On peut commencer avec des moyens modestes. L'essentiel est d'apprendre à épargner, comprendre un bilan, lire un compte de résultat, analyser un marché, calculer une rentabilité, évaluer un risque, diversifier ses investissements et réinvestir une partie de ses gains.
Le patrimoine se construit rarement en une seule opération spectaculaire. Il se construit généralement par l'accumulation disciplinée d'actifs productifs au cours du temps.
Une dernière règle: ne jamais investir dans ce que l'on ne comprend pas
Dans une époque marquée par les promesses d'enrichissement rapide, les cryptomonnaies mal comprises, les systèmes pyramidaux et les multiples offres d'investissement circulant sur les réseaux sociaux, cette règle devrait être enseignée partout: ne jamais investir dans une activité dont on ne comprend ni le modèle économique, ni les risques, ni l'origine réelle des rendements annoncés.
Un rendement exceptionnel sans risque exceptionnel doit immédiatement susciter la prudence. La richesse durable repose rarement sur un miracle financier. Elle repose beaucoup plus souvent sur la création de valeur, la patience, la compétence et le temps.
Conclusion: passer d'une culture du revenu à une culture du patrimoine
Le véritable enseignement de ces cinq (05) compétences est peut-être finalement ailleurs. Nos sociétés doivent progressivement passer d'une culture centrée uniquement sur le revenu à une culture de constitution du patrimoine et de l'investissement productif.

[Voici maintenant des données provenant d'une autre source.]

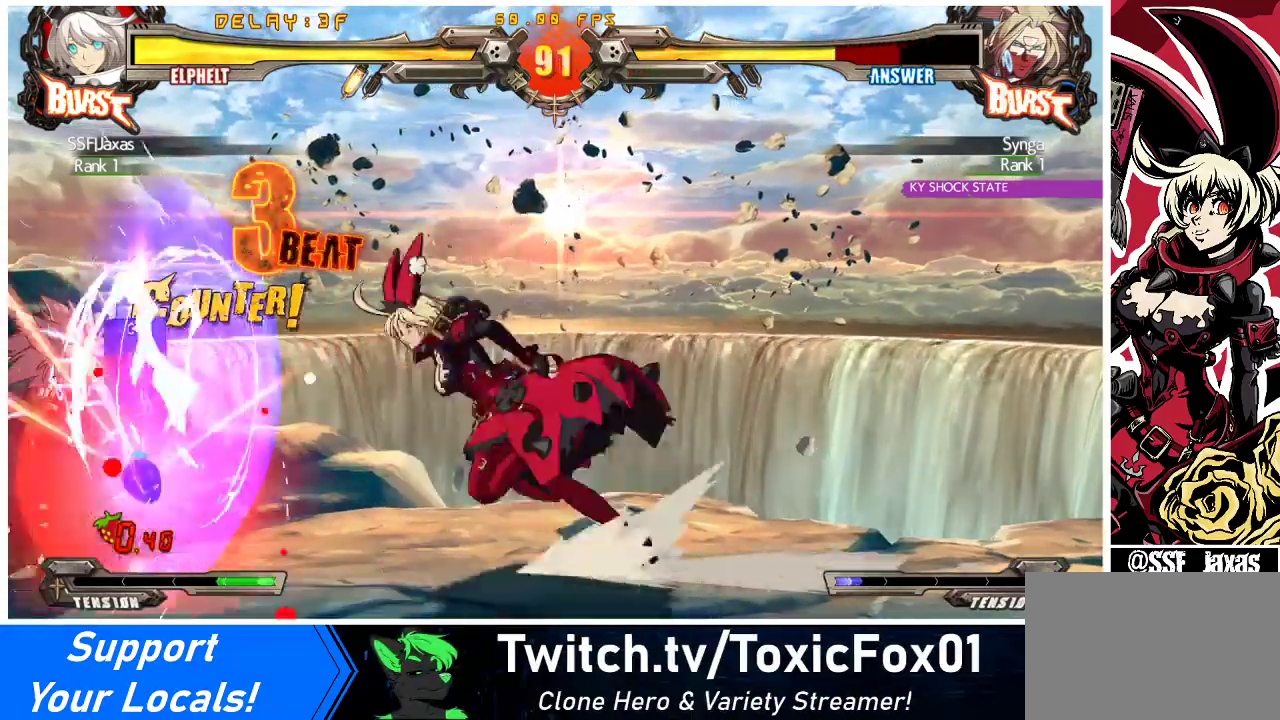
{"buttons": ["R1"], "events": [[33, "R1", "down"], [100, "DPAD_LEFT", "up"], [167, "DPAD_DOWN", "down"], [167, "R1", "up"], [267, "DPAD_LEFT", "down"], [300, "DPAD_DOWN", "up"], [367, "DPAD_LEFT", "up"], [367, "R1", "down"]]}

Travailler pour obtenir un revenu reste indispensable. Mais épargner une partie de ce revenu, l'investir intelligemment, acquérir des actifs productifs et réinvestir les gains permet progressivement de construire un patrimoine.
Cette ambition concerne tout le monde. Elle concerne tout particulièrement nos jeunes et nos femmes, auxquels il faut transmettre très tôt la culture financière, la confiance en leurs capacités et les outils permettant de transformer une idée en activité, puis une activité en entreprise et une entreprise en patrimoine.
C'est ainsi que l'on crée des entrepreneurs. C'est ainsi que l'on construit une classe d'investisseurs nationaux. Et c'est ainsi qu'un pays transforme progressivement son épargne en entreprises, ses entreprises en emplois, ses ressources en valeur ajoutée et sa croissance en prospérité durable.
Il faut donc enseigner très tôt une idée simple: avant d'apprendre comment devenir riche, apprenons d'abord comment créer, protéger et faire fructifier la valeur.